# Given task:
Reproduce the passage below about the outer planets word for word, in full.

# Provided passage:
━━━━━━━━━━━━━━━━

The four outer planets are farther from the Sun as well as farther from Earth. They are much more difficult to learn about since they are very different from our home planet.
The four planets farthest from the Sun are the outer planets. Figure below shows the relative sizes of the outer planets and the Sun. These planets are much larger than the inner planets and are made primarily of gases and liquids, so they are also called gas giants.
This image shows the four outer planets and the Sun, with sizes to scale. From left to right, the outer planets are Jupiter, Saturn, Uranus, and Neptune.
The gas giants are made up primarily of hydrogen and helium, the same elements that make up most of the Sun. Astronomers think that hydrogen and helium gases comprised much of the solar system when it first formed. Since the inner planets didn’t have enough mass to hold on to these light gases, their hydrogen and helium floated away into space. The Sun and the massive outer planets had enough gravity to keep hydrogen and helium from drifting away.
All of the outer planets have numerous moons. They all also have planetary rings, composed of dust and other small particles that encircle the planet in a thin plane.
Because Jupiter is so large, it reflects a lot of sunlight. Jupiter is extremely bright in the night sky; only the Moon and Venus are brighter (Figure below). This brightness is all the more impressive because Jupiter is quite far from the Earth — 5.20 AUs away. It takes Jupiter about 12 Earth years to orbit once around the Sun.

━━━━━━━━━━━━━━━━

# Data shown:
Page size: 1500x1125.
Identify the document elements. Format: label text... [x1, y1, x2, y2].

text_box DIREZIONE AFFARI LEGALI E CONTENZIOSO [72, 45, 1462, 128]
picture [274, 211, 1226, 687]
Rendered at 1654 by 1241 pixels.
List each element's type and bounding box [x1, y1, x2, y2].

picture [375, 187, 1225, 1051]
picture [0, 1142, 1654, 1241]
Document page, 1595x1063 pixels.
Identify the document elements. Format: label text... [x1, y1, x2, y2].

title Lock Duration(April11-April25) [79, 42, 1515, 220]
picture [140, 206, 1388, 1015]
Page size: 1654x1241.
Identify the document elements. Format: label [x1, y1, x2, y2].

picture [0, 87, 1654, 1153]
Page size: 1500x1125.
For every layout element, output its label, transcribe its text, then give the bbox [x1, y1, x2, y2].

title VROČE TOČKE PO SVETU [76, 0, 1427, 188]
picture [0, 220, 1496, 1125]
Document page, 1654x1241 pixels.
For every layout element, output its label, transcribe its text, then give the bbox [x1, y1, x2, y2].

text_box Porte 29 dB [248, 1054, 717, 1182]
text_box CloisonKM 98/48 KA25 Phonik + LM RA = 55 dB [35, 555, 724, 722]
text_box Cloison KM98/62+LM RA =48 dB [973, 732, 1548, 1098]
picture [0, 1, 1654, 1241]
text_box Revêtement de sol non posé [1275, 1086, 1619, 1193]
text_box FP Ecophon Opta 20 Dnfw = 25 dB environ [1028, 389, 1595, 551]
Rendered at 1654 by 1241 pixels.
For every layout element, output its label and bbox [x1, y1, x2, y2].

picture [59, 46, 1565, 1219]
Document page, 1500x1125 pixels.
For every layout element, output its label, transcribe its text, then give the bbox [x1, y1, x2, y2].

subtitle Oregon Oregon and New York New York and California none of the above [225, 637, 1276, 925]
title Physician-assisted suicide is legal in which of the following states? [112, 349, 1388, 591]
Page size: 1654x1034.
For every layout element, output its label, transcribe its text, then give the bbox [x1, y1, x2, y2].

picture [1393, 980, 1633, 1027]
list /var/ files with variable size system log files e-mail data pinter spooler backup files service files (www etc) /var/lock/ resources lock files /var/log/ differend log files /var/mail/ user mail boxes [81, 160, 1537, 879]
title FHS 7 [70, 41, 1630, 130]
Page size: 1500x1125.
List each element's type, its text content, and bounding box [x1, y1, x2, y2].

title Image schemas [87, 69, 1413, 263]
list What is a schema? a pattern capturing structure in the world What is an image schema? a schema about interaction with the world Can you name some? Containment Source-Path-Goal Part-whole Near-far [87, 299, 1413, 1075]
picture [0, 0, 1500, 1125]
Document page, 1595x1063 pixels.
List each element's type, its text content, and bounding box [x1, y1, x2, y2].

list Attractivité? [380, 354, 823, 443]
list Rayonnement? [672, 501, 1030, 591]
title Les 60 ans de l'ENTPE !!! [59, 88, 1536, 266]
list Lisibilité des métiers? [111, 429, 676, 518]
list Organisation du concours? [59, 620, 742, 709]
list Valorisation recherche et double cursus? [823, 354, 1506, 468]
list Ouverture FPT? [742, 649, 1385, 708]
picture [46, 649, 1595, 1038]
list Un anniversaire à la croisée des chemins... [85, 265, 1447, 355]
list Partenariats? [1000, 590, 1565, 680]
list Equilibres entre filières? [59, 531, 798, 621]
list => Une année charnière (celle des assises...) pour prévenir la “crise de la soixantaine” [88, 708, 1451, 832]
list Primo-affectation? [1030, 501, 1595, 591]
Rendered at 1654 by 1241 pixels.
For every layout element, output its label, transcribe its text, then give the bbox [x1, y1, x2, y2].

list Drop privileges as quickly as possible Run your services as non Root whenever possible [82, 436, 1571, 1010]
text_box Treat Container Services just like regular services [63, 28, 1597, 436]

━━━━━━━━━━━━━━━━

# Output for this exercise:
The four outer planets are farther from the Sun as well as farther from Earth. They are much more difficult to learn about since they are very different from our home planet.
The four planets farthest from the Sun are the outer planets. Figure below shows the relative sizes of the outer planets and the Sun. These planets are much larger than the inner planets and are made primarily of gases and liquids, so they are also called gas giants.
This image shows the four outer planets and the Sun, with sizes to scale. From left to right, the outer planets are Jupiter, Saturn, Uranus, and Neptune.
The gas giants are made up primarily of hydrogen and helium, the same elements that make up most of the Sun. Astronomers think that hydrogen and helium gases comprised much of the solar system when it first formed. Since the inner planets didn’t have enough mass to hold on to these light gases, their hydrogen and helium floated away into space. The Sun and the massive outer planets had enough gravity to keep hydrogen and helium from drifting away.
All of the outer planets have numerous moons. They all also have planetary rings, composed of dust and other small particles that encircle the planet in a thin plane.
Because Jupiter is so large, it reflects a lot of sunlight. Jupiter is extremely bright in the night sky; only the Moon and Venus are brighter (Figure below). This brightness is all the more impressive because Jupiter is quite far from the Earth — 5.20 AUs away. It takes Jupiter about 12 Earth years to orbit once around the Sun.